One of my interviewers had had the postdoc several years before; immediately after, she got a faculty position there. She was the success story for the postdoc, and I was completely impressed. She had mentioned during an earlier meal together that she had recently become a parent, so I was even more impressed when she mentioned during her interview that she had gotten a prestigious multi-year federal junior faculty grant on the second try. During the interview I was hanging on her every word hoping to glean information about how she accomplished this amazing feat. I was a bit puzzled when she mentioned that she had applied for a job in her home state since it was not even close to as good as this school. Towards the end of the interview, while trying to sell me on the department being so family-friendly, she mentioned that she had given birth as a single parent.
I'm all for the Murphy Brown alternative, and it's something that I plan to do if I need to; I hope I won't. In fact, I find the prospect completely petrifying. To have children before having a husband means risking never finding a husband; few men have the patience to help raise someone else's children, even an anonymous donor's. To wait to have children until finding a husband means risking never having one's own biological children. I hope to God that I never face this choice between romantic love and biological children.
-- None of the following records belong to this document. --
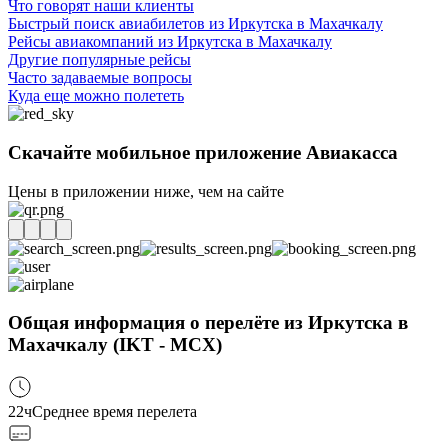
Что говорят наши клиенты
Быстрый поиск авиабилетов из Иркутска в Махачкалу
Рейсы авиакомпаний из Иркутска в Махачкалу
Другие популярные рейсы
Часто задаваемые вопросы
Куда еще можно полететь
Скачайте мобильное приложение Авиакасса
Цены в приложении ниже, чем на сайте
Общая информация о перелёте из Иркутска в
Махачкалу (IKT - MCX)
22ч
Среднее время перелета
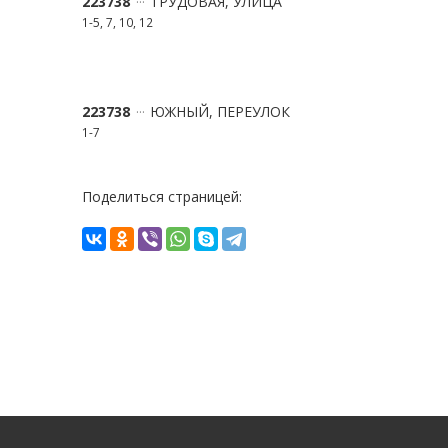
223738
ТРУДОВАЯ, УЛИЦА
1-5, 7, 10, 12
223738
ЮЖНЫЙ, ПЕРЕУЛОК
1-7
Поделиться страницей:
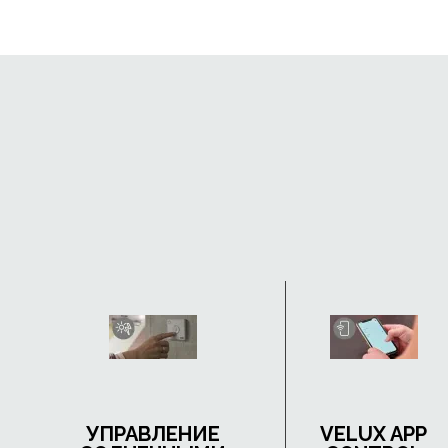
УПРАВЛЕНИЕ
VELUX APP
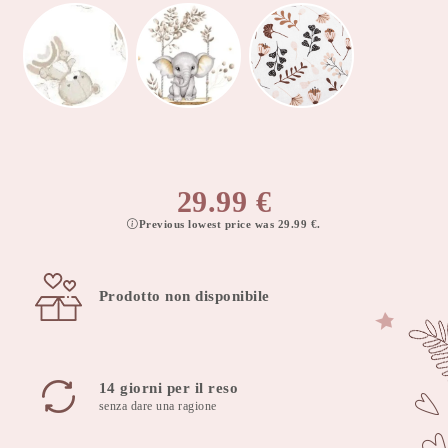
29.99
€
Previous lowest price was
29.99
€
.
Prodotto non disponibile
14 giorni per il reso
senza dare una ragione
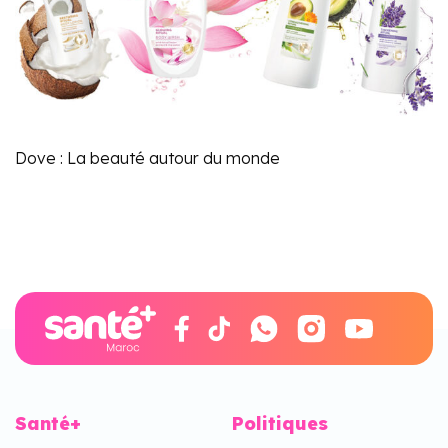
Dove : La beauté autour du monde
Santé+
Politiques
Going by all the fertility statistics I've seen, though, I'll need to start thinking about this choice about 3-4 years from now.
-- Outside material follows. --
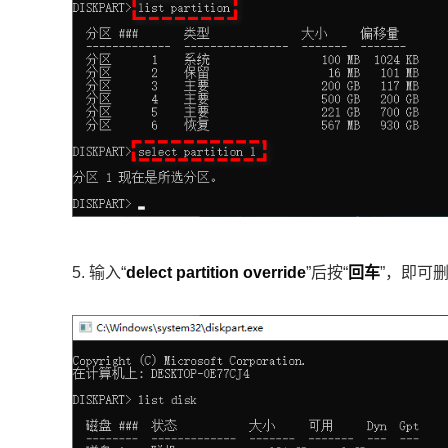
5. 输入“
delect partition override
”后按“
回车
”，即可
It's always been a sad fact of academia that the successful women are more likely to be the unmarried ones. A study of women's success in academia found that after you control for having children, women were equally successful as men. As (I believe) Virginia Woolf said, "Everyone needs a wife," that is, someone to look after their life details.
After meeting this woman, I am starting to think that this price for success might just be too high. I now have no doubts in my competence that I could be a full professor with zillions of dollars of grants, publishing in the top journals and tackling the most important problems in the field. I know for sure that I don't care a rat's ass about the most important problems compared with having a biological family. It's not even something that I need to stop a moment to consider.
It's not news to me that it happens that women who wanted children aren't in the position to have them as they'd intended: the stories are legion. What's shocking to me (but maybe it shouldn't be) is the irony. She's academically a phenomenal role model to have gotten this prestigious grant. There's no free lunch, and every hour spent at work is an hour spent away from family and personal life. We, the academic hoi polloi, are often left to imagine the personal costs of luminaries' success, such as spouses and children left behind during conferences.
The personal costs of a role model's success --- and therefore my potential personal costs of optimizing my work decisions versus personal factors --- don't get any clearer. Worse, she may pay an additional price in her professional advancement: I guess that she's looking at the much less prestigious position in her home state because it's near her family, and she'd like the moral support.